● **Problem description**:
A line belongs in the answer only if it contains the word "pairs"; copy every such line from the listing below.

● **Excerpted records**:
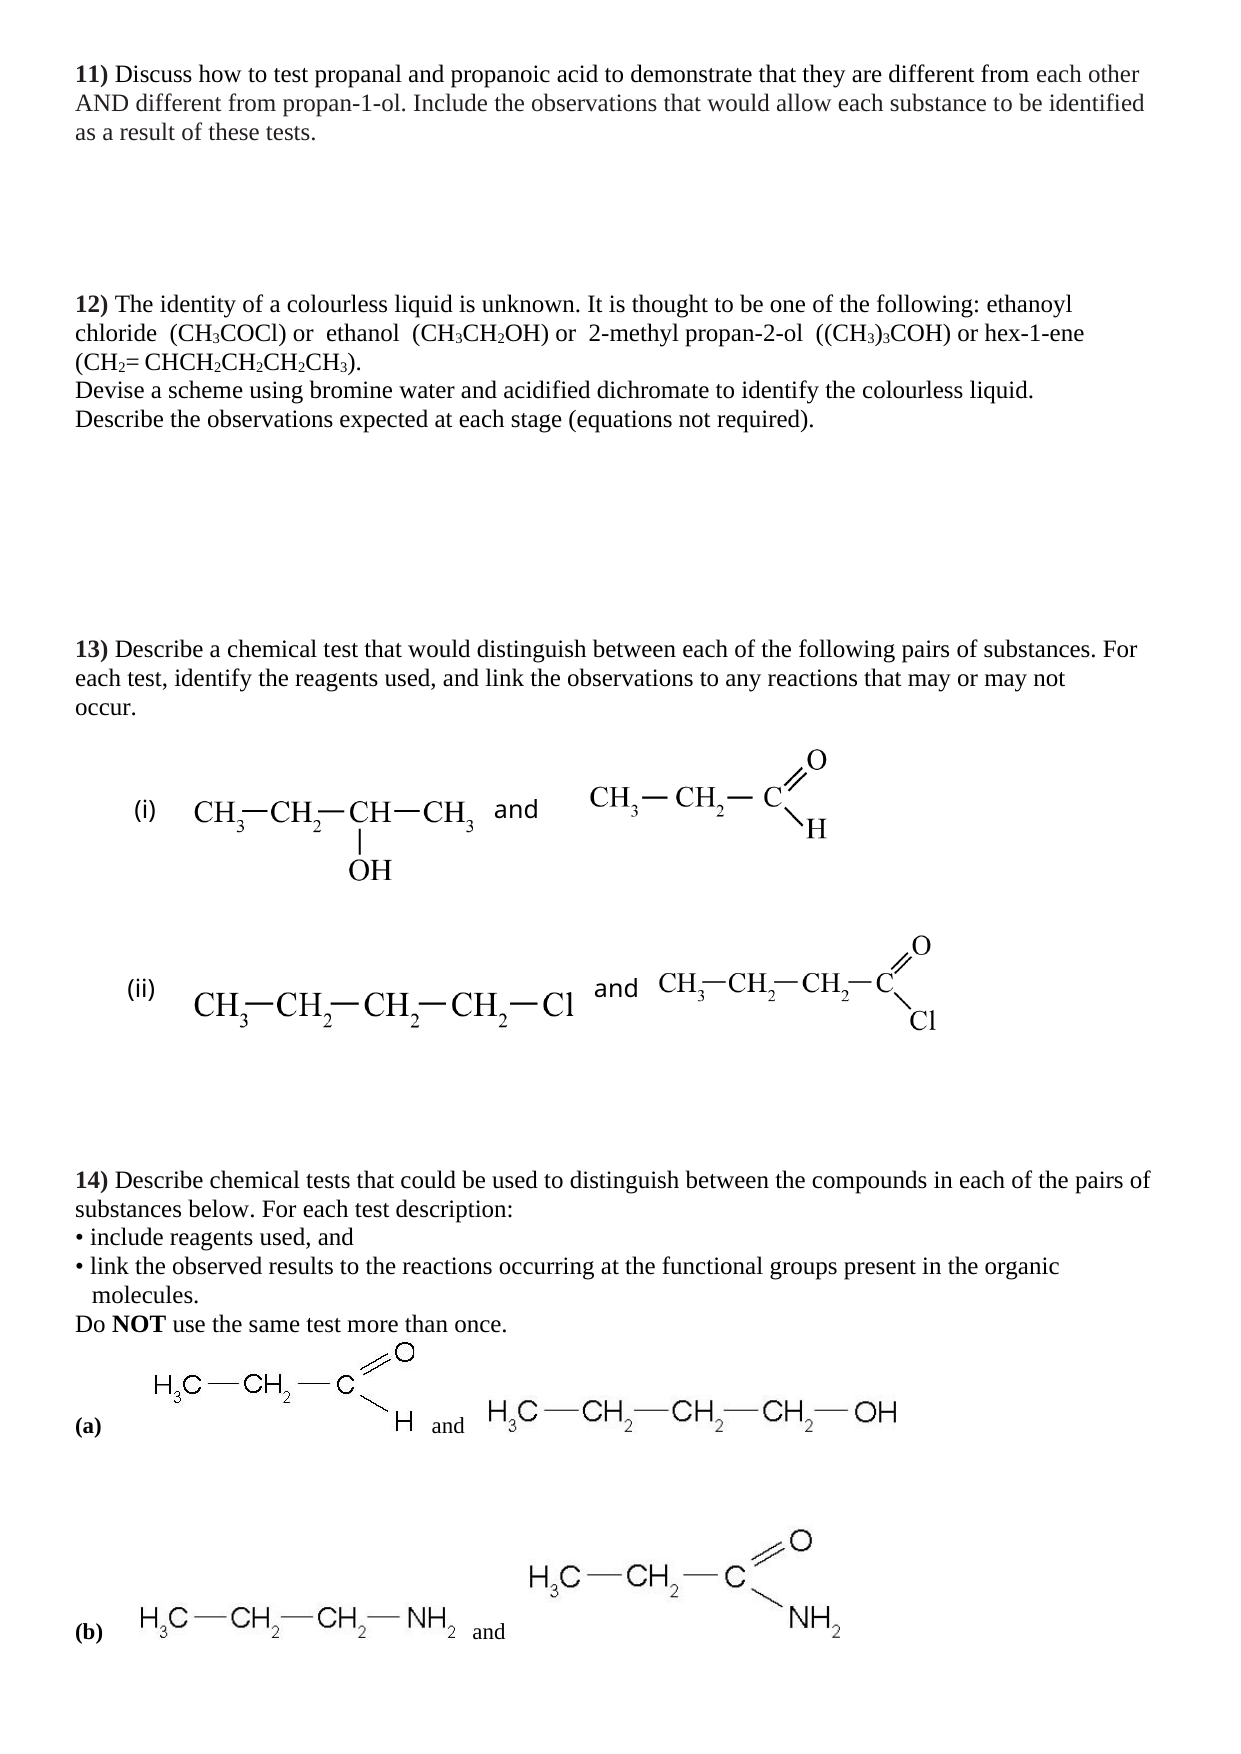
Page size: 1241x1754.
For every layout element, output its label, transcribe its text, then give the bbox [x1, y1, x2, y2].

text • link the observed results to the reactions occurring at the functional groups present in the organic molecules. [75, 1251, 1165, 1309]
text Do NOT use the same test more than once. [75, 1309, 1165, 1337]
text 11) Discuss how to test propanal and propanoic acid to demonstrate that they are different from each other AND different from propan-1-ol. Include the observations that would allow each substance to be identified as a result of these tests. [75, 59, 1165, 145]
text chloride (CH3COCl) or ethanol (CH3CH2OH) or 2-methyl propan-2-ol ((CH3)3COH) or hex-1-ene [75, 318, 1165, 347]
picture [153, 1337, 415, 1434]
text each test, identify the reagents used, and link the observations to any reactions that may or may not [75, 663, 1165, 692]
text (i) and [75, 720, 1165, 897]
picture [658, 931, 937, 1038]
picture [139, 1602, 455, 1640]
text Describe the observations expected at each stage (equations not required). [75, 404, 1165, 433]
text (ii) and [75, 931, 1165, 1044]
picture [193, 796, 475, 890]
text (a) and [75, 1337, 1165, 1439]
text 13) Describe a chemical test that would distinguish between each of the following pairs of substances. For [75, 634, 1165, 663]
text occur. [75, 692, 1165, 720]
picture [564, 720, 893, 890]
text (CH2= CHCH2CH2CH2CH3). [75, 347, 1165, 375]
text 14) Describe chemical tests that could be used to distinguish between the compounds in each of the pairs of substances below. For each test description: [75, 1165, 1165, 1222]
picture [487, 1395, 898, 1434]
text Devise a scheme using bromine water and acidified dichromate to identify the colourless liquid. [75, 375, 1165, 404]
text (b) and [75, 1525, 1165, 1644]
picture [528, 1525, 840, 1640]
text 12) The identity of a colourless liquid is unknown. It is thought to be one of the following: ethanoyl [75, 289, 1165, 318]
picture [193, 987, 575, 1038]
text • include reagents used, and [75, 1222, 1165, 1251]
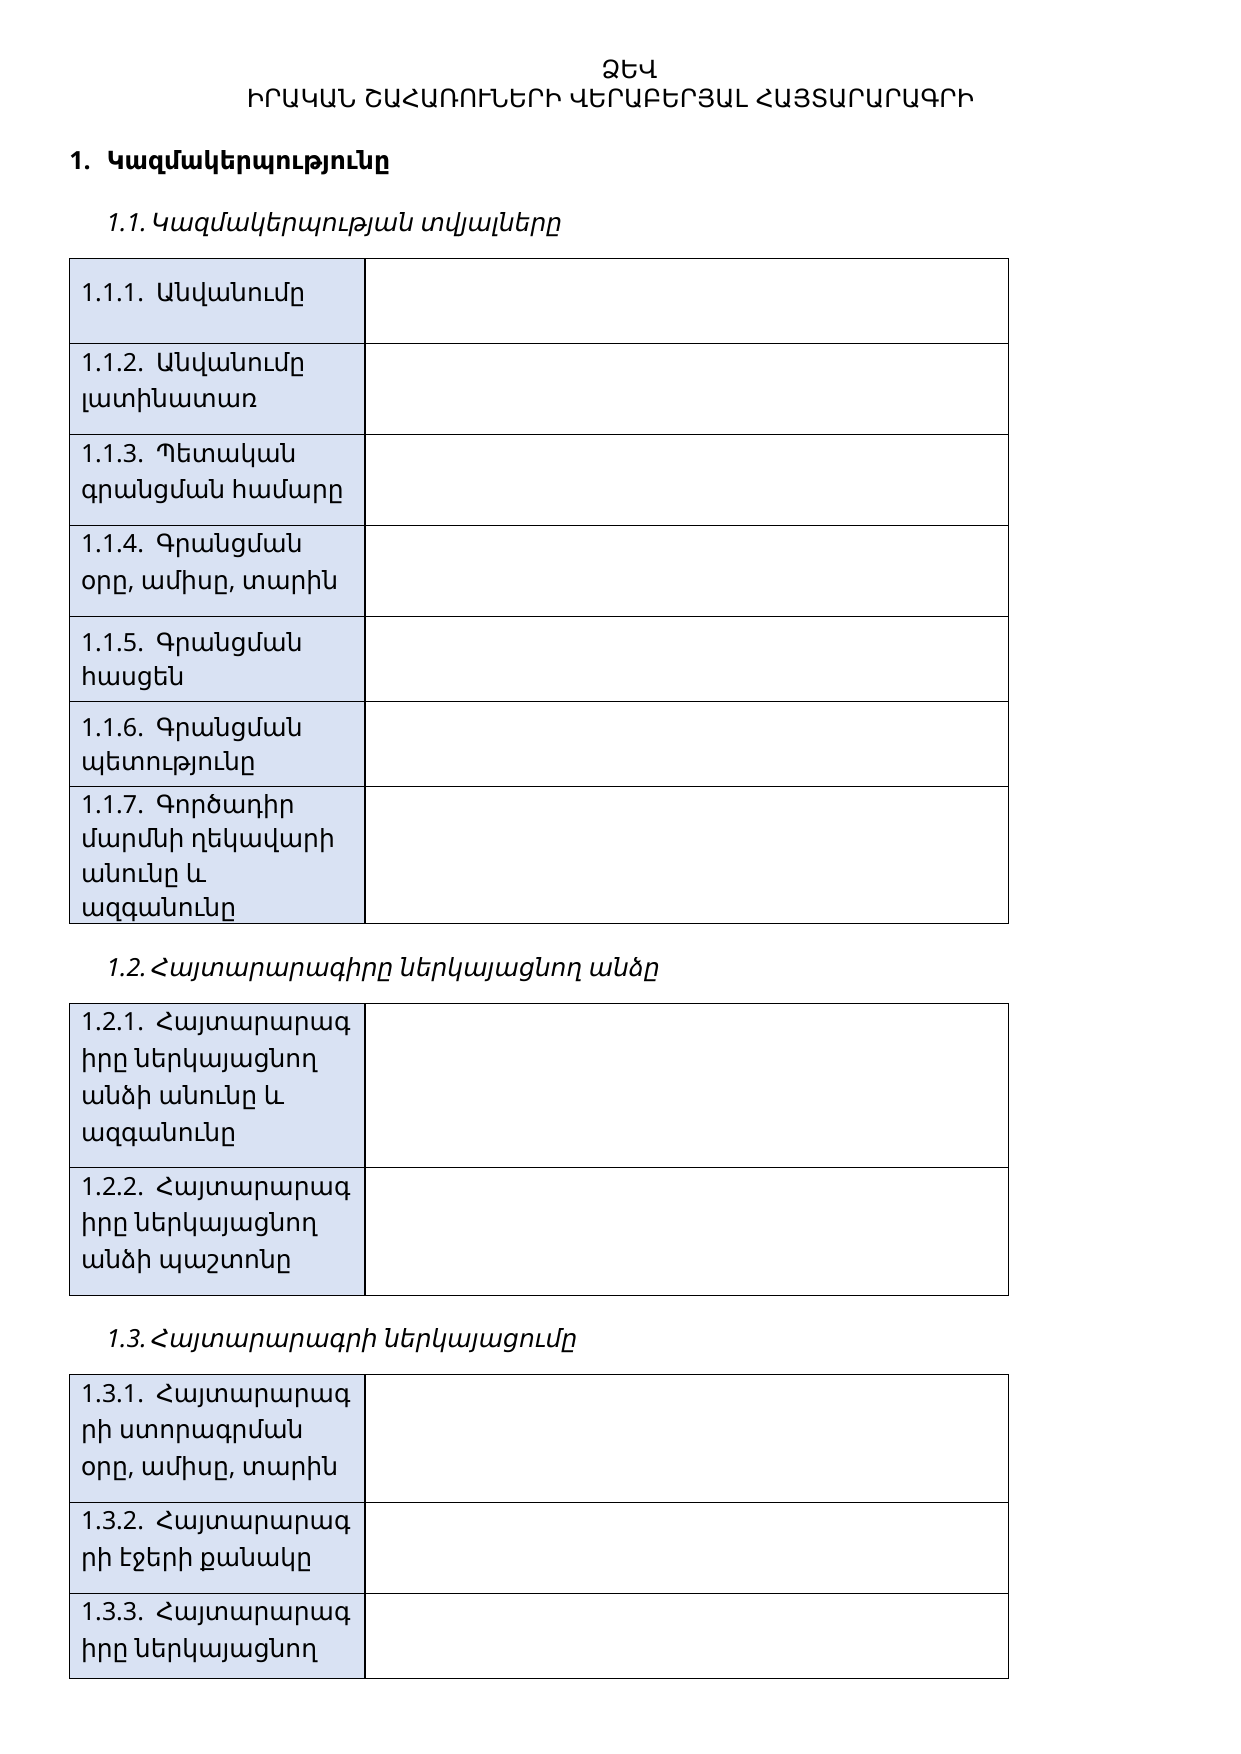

● **Response to the task**:
text 13) Describe a chemical test that would distinguish between each of the following pairs of substances. For [75, 634, 1165, 663]
text 14) Describe chemical tests that could be used to distinguish between the compounds in each of the pairs of substances below. For each test description: [75, 1165, 1165, 1222]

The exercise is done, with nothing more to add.